▶ _Aim of the task_
Copy each line in the data below that contains the word "Decision".

Segment Open

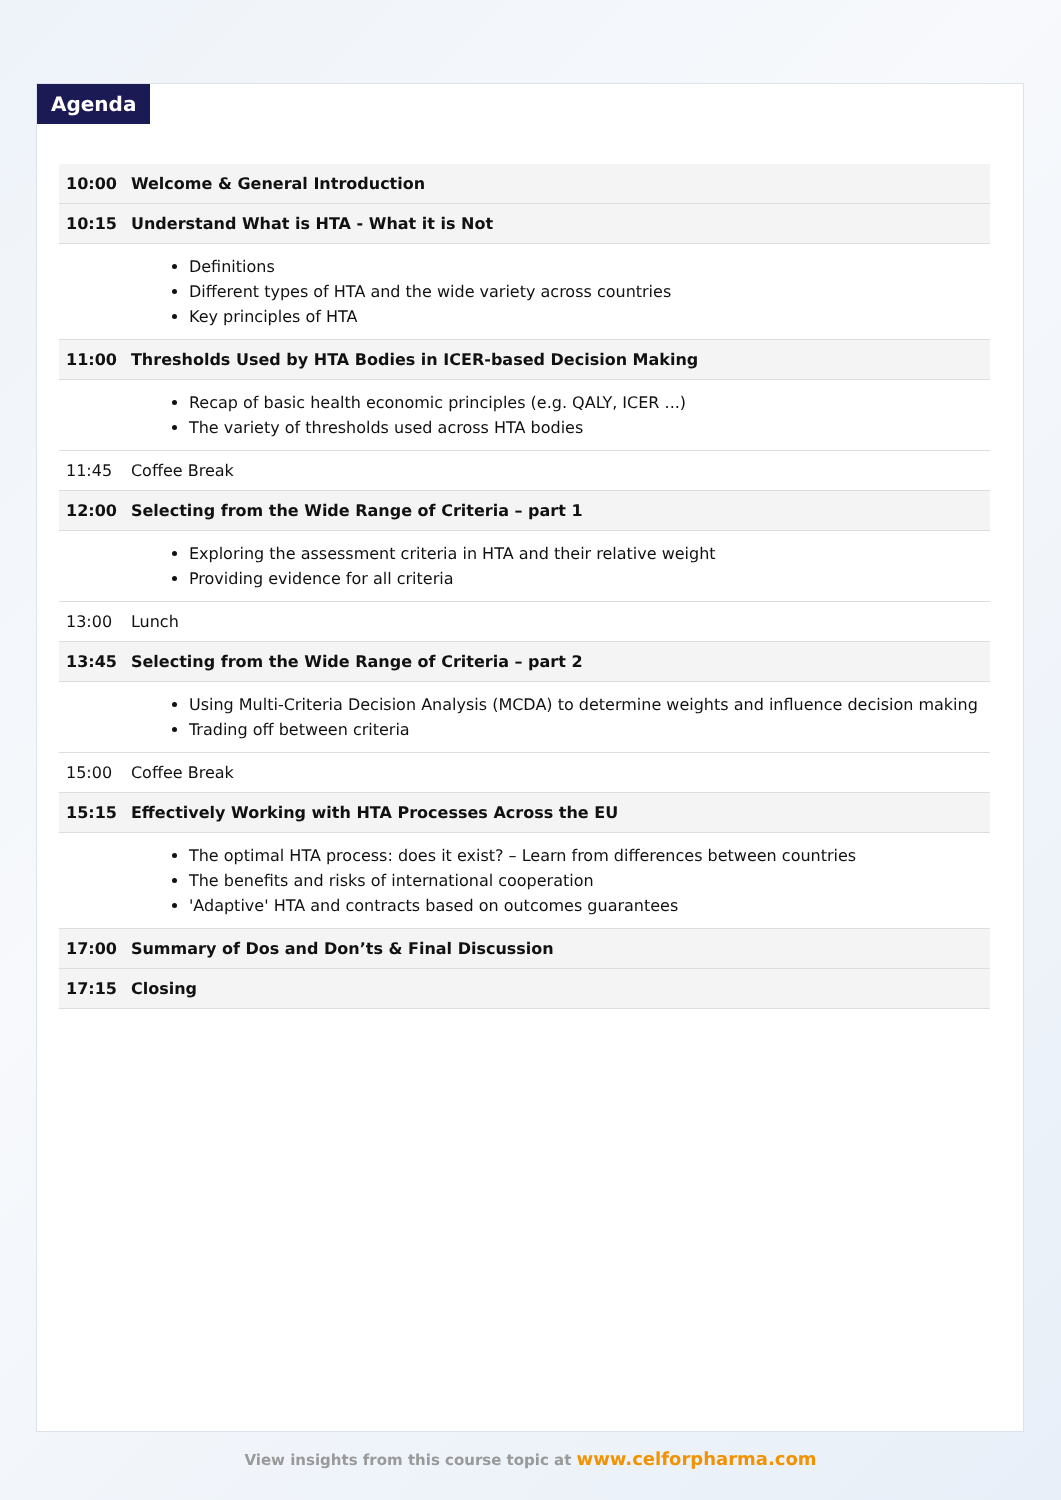Agenda
| 10:00 | Welcome & General Introduction |
| 10:15 | Understand What is HTA - What it is Not |
| | Definitions Different types of HTA and the wide variety across countries Key principles of HTA |
| 11:00 | Thresholds Used by HTA Bodies in ICER-based Decision Making |
| | Recap of basic health economic principles (e.g. QALY, ICER ...) The variety of thresholds used across HTA bodies |
| 11:45 | Coffee Break |
| 12:00 | Selecting from the Wide Range of Criteria – part 1 |
| | Exploring the assessment criteria in HTA and their relative weight Providing evidence for all criteria |
| 13:00 | Lunch |
| 13:45 | Selecting from the Wide Range of Criteria – part 2 |
| | Using Multi-Criteria Decision Analysis (MCDA) to determine weights and influence decision making Trading off between criteria |
| 15:00 | Coffee Break |
| 15:15 | Effectively Working with HTA Processes Across the EU |
| | The optimal HTA process: does it exist? – Learn from differences between countries The benefits and risks of international cooperation 'Adaptive' HTA and contracts based on outcomes guarantees |
| 17:00 | Summary of Dos and Don’ts & Final Discussion |
| 17:15 | Closing |
View insights from this course topic at www.celforpharma.com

Segment Closed

▶ _Output_
| 11:00 | Thresholds Used by HTA Bodies in ICER-based Decision Making |
| | Using Multi-Criteria Decision Analysis (MCDA) to determine weights and influence decision making Trading off between criteria |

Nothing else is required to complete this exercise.